AUSGEWÄHLTER TEXT ▸

Mit dem neuen CEO änderte sich auch die Kommunikationsphilosophie des Unternehmens. Während die vorherige CEO offensiv den Kontakt zur Presse suchte, bevorzugte Brenninkmeijer eine eher zurückhaltendere, stärker interne Ausrichtung. “Es war ein 360-Grad-Schwenk in unserer Kommunikationsstrategie”, beschreibt Kieß den Wandel.
Dieser Wechsel stellte das Kommunikationsteam vor neue Aufgaben. Anstatt den CEO als Gesicht des Unternehmens zu positionieren, wurden im Rahmen einer neuen Spokesperson-Policy nun andere Führungskräfte und Expert:innen als Sprecher:innen aufgebaut.
Trotz der Herausforderungen sieht Kieß in der Veränderung auch immer die Learnings und die Chance, sich neu zu erfinden und das Beste aus der Situation zu machen.
So wurden unter anderem auch einige neue Formate entwickelt - insbesondere die sogenannten “Coffee Chats” mit dem CEO haben sich als sehr erfolgreich erwiesen: In kleiner Runde haben Mitarbeitende die Möglichkeit, direkt mit Brenninkmeijer ins Gespräch zu kommen. “Das stärkt das Vertrauen und fördert den Austausch auf Augenhöhe”, so Kieß abschließend.
Für die PR-Branche stellt sich die Frage, wie Kommunikator:innen in Zeiten ständiger Veränderungen agil bleiben und dennoch klare Botschaften vermitteln können. Der Fall C&A liefert hierfür wertvolle Einblicke und unterstreicht die Bedeutung von Flexibilität, proaktiver Kommunikation und einem starken internen Fokus.

ARBEITSANWEISUNGEN ▸
(a) Fassen Sie den Absatz aus dem Text über C&A, der mit „So wurden unter anderem“ beginnt, kürzer zusammen, ohne seine wichtigsten Fakten wegzulassen.
(b) Wer wurde laut dem Text über C&A im Rahmen der neuen Spokesperson-Policy als Sprecher:innen aufgebaut?
Die Daten sind eigenständiges Material und gehören nicht zum Text über C&A.

BEREITGESTELLTE DATEN ▸
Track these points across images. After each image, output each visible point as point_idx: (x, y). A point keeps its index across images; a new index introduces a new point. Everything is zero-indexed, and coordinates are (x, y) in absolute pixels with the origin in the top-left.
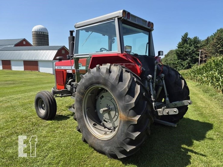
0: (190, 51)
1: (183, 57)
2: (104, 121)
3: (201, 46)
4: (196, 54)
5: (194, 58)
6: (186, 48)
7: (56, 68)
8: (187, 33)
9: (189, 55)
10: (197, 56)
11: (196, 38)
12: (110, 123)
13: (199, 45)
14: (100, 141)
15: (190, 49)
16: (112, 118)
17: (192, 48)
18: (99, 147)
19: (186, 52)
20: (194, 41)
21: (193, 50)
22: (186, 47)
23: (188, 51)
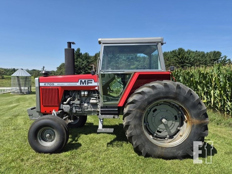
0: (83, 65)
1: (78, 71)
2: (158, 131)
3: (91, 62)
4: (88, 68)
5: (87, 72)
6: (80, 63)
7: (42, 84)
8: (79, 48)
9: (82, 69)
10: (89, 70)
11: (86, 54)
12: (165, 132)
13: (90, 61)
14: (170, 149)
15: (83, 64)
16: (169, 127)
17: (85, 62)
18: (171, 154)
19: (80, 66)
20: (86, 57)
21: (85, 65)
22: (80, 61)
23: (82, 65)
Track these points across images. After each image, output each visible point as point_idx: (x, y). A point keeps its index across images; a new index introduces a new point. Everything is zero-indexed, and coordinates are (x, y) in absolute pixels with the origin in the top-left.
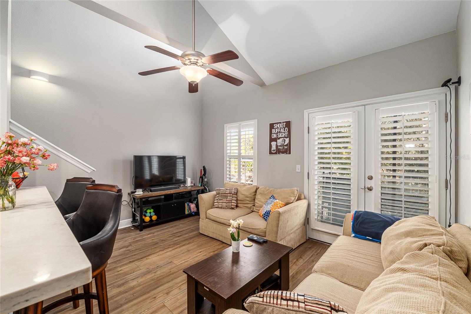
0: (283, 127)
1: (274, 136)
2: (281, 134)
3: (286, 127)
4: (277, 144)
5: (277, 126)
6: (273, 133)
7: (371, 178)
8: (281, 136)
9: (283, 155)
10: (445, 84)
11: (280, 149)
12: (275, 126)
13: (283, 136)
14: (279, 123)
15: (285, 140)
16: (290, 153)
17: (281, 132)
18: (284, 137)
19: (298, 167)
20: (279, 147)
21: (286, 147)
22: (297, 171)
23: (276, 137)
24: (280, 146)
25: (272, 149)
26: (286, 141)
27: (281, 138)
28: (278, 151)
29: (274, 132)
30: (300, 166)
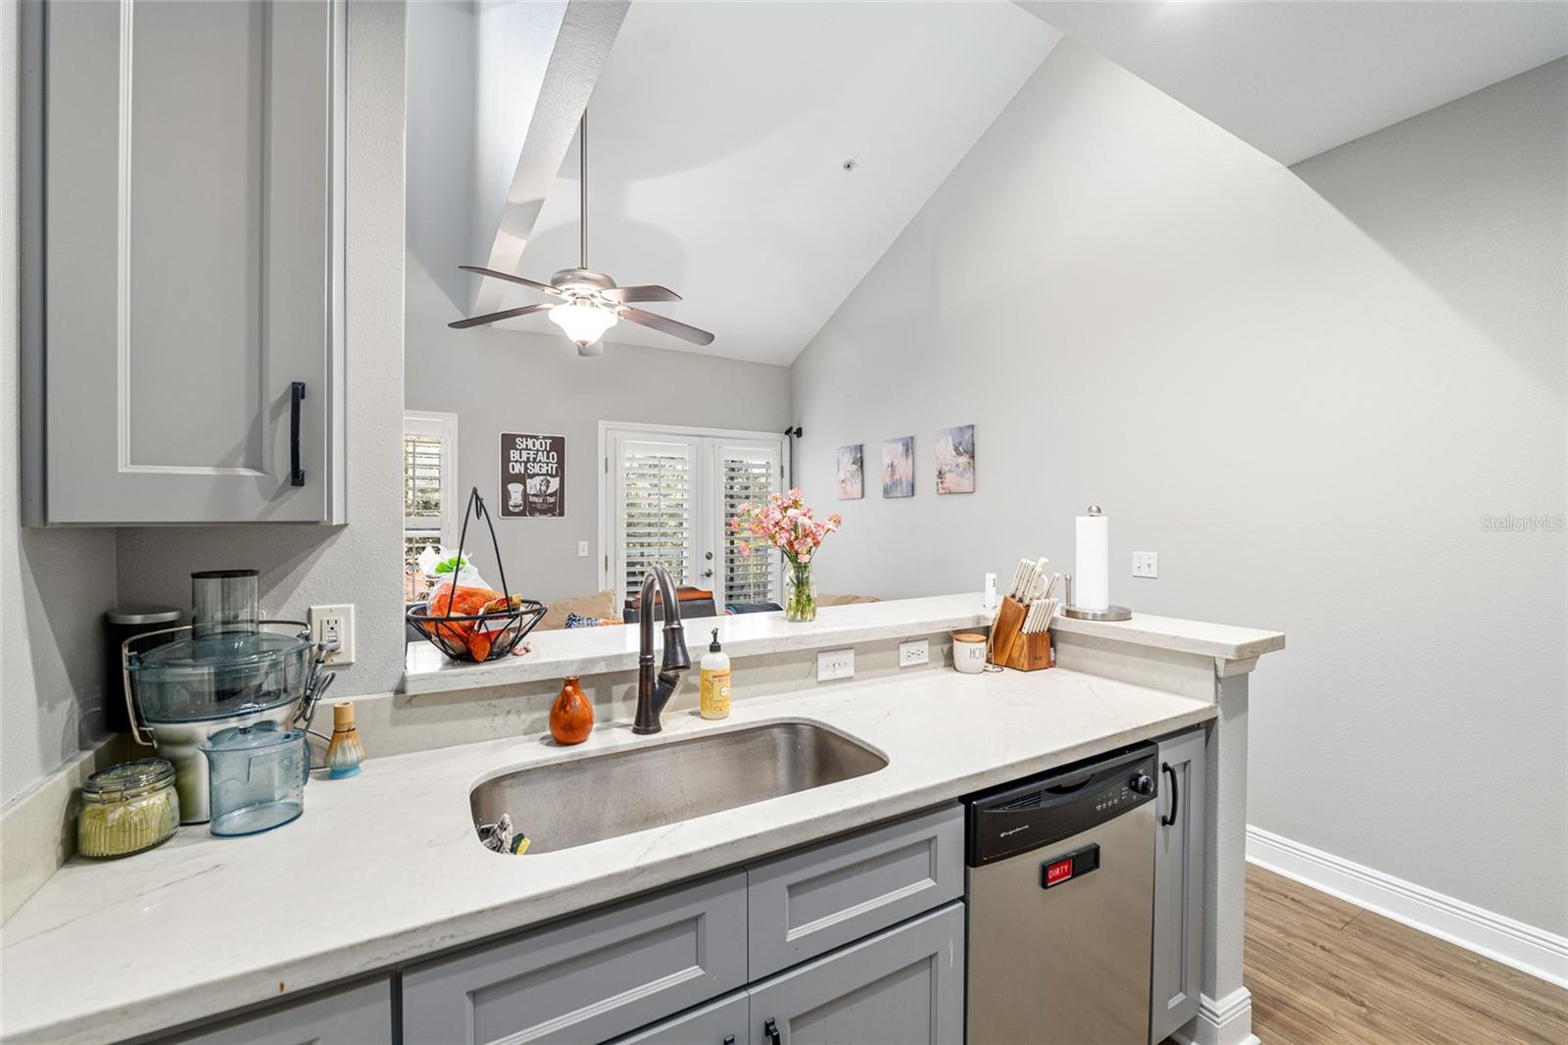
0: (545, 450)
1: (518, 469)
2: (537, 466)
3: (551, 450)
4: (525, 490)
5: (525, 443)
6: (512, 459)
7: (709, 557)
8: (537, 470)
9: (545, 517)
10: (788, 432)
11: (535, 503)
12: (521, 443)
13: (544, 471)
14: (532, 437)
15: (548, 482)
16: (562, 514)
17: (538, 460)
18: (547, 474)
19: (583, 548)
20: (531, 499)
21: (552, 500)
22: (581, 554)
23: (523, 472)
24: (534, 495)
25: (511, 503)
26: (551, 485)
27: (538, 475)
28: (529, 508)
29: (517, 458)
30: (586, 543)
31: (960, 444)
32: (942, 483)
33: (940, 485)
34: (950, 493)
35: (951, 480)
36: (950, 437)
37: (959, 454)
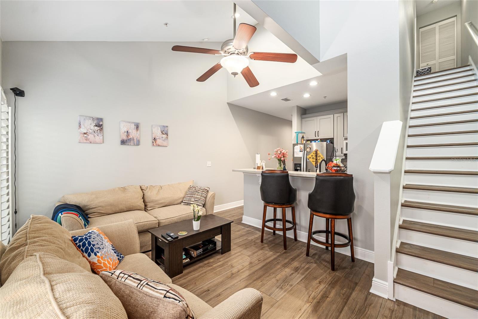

LÖSUNGEN ▸
(a) Neue Formate entstanden, vor allem die sehr erfolgreichen „Coffee Chats“: Dort sprechen Mitarbeitende in kleiner Runde direkt mit Brenninkmeijer. Laut Kieß stärkt das Vertrauen und fördert Austausch auf Augenhöhe.

(b) Andere Führungskräfte und Expert:innen.